Aí por 1990, a minha mulher foi chamada à escola da nossa filha mais nova, e escutava, atónita, a professora primária.
Meias palavras, frases veladas: — As vítimas tendem a entrar em estado de negação. Mas é pior. Veja lá, se precisar de auxílio posso encaminhá-la...
— Mas está a falar de quê?
— Bom, é sempre melindroso falar nestas coisas, não é? E baixando a voz: — A Sofia contou que o ambiente familiar é mau...
— O quê?
— Vê, é o que dizia, a negação sistemática... Confidenciou-me ela que lá em casa toda a gente se dá mal, reconheceu que há violência...
— À tarde, falamos com ela.
— Mas veja lá como lhe falam, o que lhe vão dizer, não esqueça que as crianças são sempre as maiores vítimas...

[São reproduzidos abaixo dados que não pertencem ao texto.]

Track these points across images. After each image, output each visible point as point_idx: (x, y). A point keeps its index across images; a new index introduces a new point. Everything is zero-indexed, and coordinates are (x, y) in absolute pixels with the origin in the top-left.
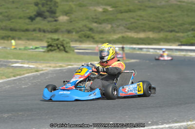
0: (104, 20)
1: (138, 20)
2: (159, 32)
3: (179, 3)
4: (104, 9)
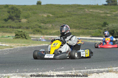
0: (48, 22)
1: (67, 22)
2: (79, 29)
3: (91, 13)
4: (48, 15)
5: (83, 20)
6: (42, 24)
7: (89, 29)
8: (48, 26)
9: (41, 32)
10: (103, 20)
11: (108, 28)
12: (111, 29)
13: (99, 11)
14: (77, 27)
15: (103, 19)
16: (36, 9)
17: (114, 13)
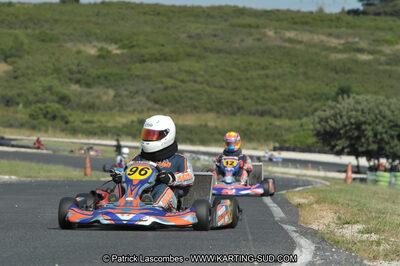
5: (254, 73)
6: (75, 87)
7: (275, 116)
8: (99, 97)
9: (67, 123)
10: (336, 76)
11: (335, 116)
12: (349, 118)
13: (324, 38)
14: (222, 103)
15: (337, 73)
16: (56, 21)
17: (387, 50)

À tarde, já em casa, interrogatório: — O que é que foste contar à tua professora?
— Nada!
— Mas ela disse à tua mãe que te tinhas queixado do mau ambiente familiar, que tinhas dito que cá em casa toda a gente se dá mal, que há violência...
E a criança, com naturalidadel: — Ah, sim, falei nisso.
— Mas que violência é tu viste, quem é que se dá mal?
— Ora, tu gritas com as galinhas, chamas-lhes nomes! Até já te vi bater no galo com a colher de pau!